__EXERCISE DIRECTIONS__. An exact copy of every entry is what's needed, so please transcribe them all.

*** PROVIDED DATA

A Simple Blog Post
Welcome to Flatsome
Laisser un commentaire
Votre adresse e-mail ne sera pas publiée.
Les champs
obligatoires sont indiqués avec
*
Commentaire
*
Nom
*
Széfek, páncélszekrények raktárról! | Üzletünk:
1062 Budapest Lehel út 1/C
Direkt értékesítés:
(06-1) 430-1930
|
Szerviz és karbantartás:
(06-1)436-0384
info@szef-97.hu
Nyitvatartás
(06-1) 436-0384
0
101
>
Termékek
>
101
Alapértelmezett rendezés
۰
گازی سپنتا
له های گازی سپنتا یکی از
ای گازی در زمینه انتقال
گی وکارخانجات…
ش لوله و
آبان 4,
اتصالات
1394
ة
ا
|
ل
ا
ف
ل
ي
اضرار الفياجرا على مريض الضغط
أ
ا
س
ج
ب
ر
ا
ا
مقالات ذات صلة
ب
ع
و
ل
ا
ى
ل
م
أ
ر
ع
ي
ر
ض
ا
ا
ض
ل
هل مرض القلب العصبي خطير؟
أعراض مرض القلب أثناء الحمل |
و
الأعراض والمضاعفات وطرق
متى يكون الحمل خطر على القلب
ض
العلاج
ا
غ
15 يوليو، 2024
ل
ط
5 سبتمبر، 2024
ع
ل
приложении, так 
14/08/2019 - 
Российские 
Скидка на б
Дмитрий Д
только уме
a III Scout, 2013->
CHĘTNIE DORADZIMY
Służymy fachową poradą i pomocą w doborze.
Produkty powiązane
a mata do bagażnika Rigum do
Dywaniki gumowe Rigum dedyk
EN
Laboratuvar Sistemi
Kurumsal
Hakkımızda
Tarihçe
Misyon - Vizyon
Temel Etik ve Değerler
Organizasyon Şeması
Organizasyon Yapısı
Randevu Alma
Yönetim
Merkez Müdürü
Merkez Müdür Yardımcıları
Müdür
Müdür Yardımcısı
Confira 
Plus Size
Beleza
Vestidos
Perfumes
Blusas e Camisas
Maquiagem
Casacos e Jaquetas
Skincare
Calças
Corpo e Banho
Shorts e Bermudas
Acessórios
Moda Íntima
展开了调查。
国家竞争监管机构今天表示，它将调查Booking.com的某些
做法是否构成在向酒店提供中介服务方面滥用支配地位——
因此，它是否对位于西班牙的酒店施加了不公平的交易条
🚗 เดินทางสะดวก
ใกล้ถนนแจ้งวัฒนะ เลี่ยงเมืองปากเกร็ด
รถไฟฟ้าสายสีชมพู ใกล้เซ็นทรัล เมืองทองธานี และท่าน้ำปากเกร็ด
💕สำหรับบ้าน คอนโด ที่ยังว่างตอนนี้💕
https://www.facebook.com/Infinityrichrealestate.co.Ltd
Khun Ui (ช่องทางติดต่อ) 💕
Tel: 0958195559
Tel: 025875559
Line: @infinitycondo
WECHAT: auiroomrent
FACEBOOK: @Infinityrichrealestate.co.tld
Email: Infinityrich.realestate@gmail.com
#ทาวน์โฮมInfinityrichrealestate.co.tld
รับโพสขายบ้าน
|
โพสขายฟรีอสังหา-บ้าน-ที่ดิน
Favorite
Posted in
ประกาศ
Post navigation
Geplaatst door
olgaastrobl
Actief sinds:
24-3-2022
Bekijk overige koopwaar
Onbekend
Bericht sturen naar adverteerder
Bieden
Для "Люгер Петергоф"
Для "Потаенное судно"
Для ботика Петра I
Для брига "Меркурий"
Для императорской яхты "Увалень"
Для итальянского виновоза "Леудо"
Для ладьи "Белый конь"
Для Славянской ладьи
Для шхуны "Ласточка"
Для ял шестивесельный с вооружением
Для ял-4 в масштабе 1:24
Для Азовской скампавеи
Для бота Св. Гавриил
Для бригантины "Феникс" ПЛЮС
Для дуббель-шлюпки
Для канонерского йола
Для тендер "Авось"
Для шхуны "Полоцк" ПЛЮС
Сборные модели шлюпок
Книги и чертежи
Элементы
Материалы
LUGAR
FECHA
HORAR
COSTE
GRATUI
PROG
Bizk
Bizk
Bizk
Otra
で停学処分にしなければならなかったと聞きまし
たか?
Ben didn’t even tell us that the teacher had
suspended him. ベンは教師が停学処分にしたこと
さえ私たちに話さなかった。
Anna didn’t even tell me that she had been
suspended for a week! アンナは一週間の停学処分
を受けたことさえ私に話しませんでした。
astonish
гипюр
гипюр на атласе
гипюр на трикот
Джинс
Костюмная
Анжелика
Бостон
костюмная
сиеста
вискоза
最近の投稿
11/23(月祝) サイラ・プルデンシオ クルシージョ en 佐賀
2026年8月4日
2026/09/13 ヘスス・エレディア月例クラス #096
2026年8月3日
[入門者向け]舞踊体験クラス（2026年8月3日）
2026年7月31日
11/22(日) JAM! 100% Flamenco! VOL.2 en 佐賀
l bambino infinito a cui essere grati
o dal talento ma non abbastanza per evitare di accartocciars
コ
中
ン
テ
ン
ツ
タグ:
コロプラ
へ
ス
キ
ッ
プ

******

__RESPONSE TO THIS EXERCISE__.
A Simple Blog Post
Welcome to Flatsome
Laisser un commentaire
Votre adresse e-mail ne sera pas publiée.
Les champs
obligatoires sont indiqués avec
*
Commentaire
*
Nom
*
Széfek, páncélszekrények raktárról! | Üzletünk:
1062 Budapest Lehel út 1/C
Direkt értékesítés:
(06-1) 430-1930
|
Szerviz és karbantartás:
(06-1)436-0384
info@szef-97.hu
Nyitvatartás
(06-1) 436-0384
0
101
>
Termékek
>
101
Alapértelmezett rendezés
۰
گازی سپنتا
له های گازی سپنتا یکی از
ای گازی در زمینه انتقال
گی وکارخانجات…
ش لوله و
آبان 4,
اتصالات
1394
ة
ا
|
ل
ا
ف
ل
ي
اضرار الفياجرا على مريض الضغط
أ
ا
س
ج
ب
ر
ا
ا
مقالات ذات صلة
ب
ع
و
ل
ا
ى
ل
م
أ
ر
ع
ي
ر
ض
ا
ا
ض
ل
هل مرض القلب العصبي خطير؟
أعراض مرض القلب أثناء الحمل |
و
الأعراض والمضاعفات وطرق
متى يكون الحمل خطر على القلب
ض
العلاج
ا
غ
15 يوليو، 2024
ل
ط
5 سبتمبر، 2024
ع
ل
приложении, так 
14/08/2019 - 
Российские 
Скидка на б
Дмитрий Д
только уме
a III Scout, 2013->
CHĘTNIE DORADZIMY
Służymy fachową poradą i pomocą w doborze.
Produkty powiązane
a mata do bagażnika Rigum do
Dywaniki gumowe Rigum dedyk
EN
Laboratuvar Sistemi
Kurumsal
Hakkımızda
Tarihçe
Misyon - Vizyon
Temel Etik ve Değerler
Organizasyon Şeması
Organizasyon Yapısı
Randevu Alma
Yönetim
Merkez Müdürü
Merkez Müdür Yardımcıları
Müdür
Müdür Yardımcısı
Confira 
Plus Size
Beleza
Vestidos
Perfumes
Blusas e Camisas
Maquiagem
Casacos e Jaquetas
Skincare
Calças
Corpo e Banho
Shorts e Bermudas
Acessórios
Moda Íntima
展开了调查。
国家竞争监管机构今天表示，它将调查Booking.com的某些
做法是否构成在向酒店提供中介服务方面滥用支配地位——
因此，它是否对位于西班牙的酒店施加了不公平的交易条
🚗 เดินทางสะดวก
ใกล้ถนนแจ้งวัฒนะ เลี่ยงเมืองปากเกร็ด
รถไฟฟ้าสายสีชมพู ใกล้เซ็นทรัล เมืองทองธานี และท่าน้ำปากเกร็ด
💕สำหรับบ้าน คอนโด ที่ยังว่างตอนนี้💕
https://www.facebook.com/Infinityrichrealestate.co.Ltd
Khun Ui (ช่องทางติดต่อ) 💕
Tel: 0958195559
Tel: 025875559
Line: @infinitycondo
WECHAT: auiroomrent
FACEBOOK: @Infinityrichrealestate.co.tld
Email: Infinityrich.realestate@gmail.com
#ทาวน์โฮมInfinityrichrealestate.co.tld
รับโพสขายบ้าน
|
โพสขายฟรีอสังหา-บ้าน-ที่ดิน
Favorite
Posted in
ประกาศ
Post navigation
Geplaatst door
olgaastrobl
Actief sinds:
24-3-2022
Bekijk overige koopwaar
Onbekend
Bericht sturen naar adverteerder
Bieden
Для "Люгер Петергоф"
Для "Потаенное судно"
Для ботика Петра I
Для брига "Меркурий"
Для императорской яхты "Увалень"
Для итальянского виновоза "Леудо"
Для ладьи "Белый конь"
Для Славянской ладьи
Для шхуны "Ласточка"
Для ял шестивесельный с вооружением
Для ял-4 в масштабе 1:24
Для Азовской скампавеи
Для бота Св. Гавриил
Для бригантины "Феникс" ПЛЮС
Для дуббель-шлюпки
Для канонерского йола
Для тендер "Авось"
Для шхуны "Полоцк" ПЛЮС
Сборные модели шлюпок
Книги и чертежи
Элементы
Материалы
LUGAR
FECHA
HORAR
COSTE
GRATUI
PROG
Bizk
Bizk
Bizk
Otra
で停学処分にしなければならなかったと聞きまし
たか?
Ben didn’t even tell us that the teacher had
suspended him. ベンは教師が停学処分にしたこと
さえ私たちに話さなかった。
Anna didn’t even tell me that she had been
suspended for a week! アンナは一週間の停学処分
を受けたことさえ私に話しませんでした。
astonish
гипюр
гипюр на атласе
гипюр на трикот
Джинс
Костюмная
Анжелика
Бостон
костюмная
сиеста
вискоза
最近の投稿
11/23(月祝) サイラ・プルデンシオ クルシージョ en 佐賀
2026年8月4日
2026/09/13 ヘスス・エレディア月例クラス #096
2026年8月3日
[入門者向け]舞踊体験クラス（2026年8月3日）
2026年7月31日
11/22(日) JAM! 100% Flamenco! VOL.2 en 佐賀
l bambino infinito a cui essere grati
o dal talento ma non abbastanza per evitare di accartocciars
コ
中
ン
テ
ン
ツ
タグ:
コロプラ
へ
ス
キ
ッ
プ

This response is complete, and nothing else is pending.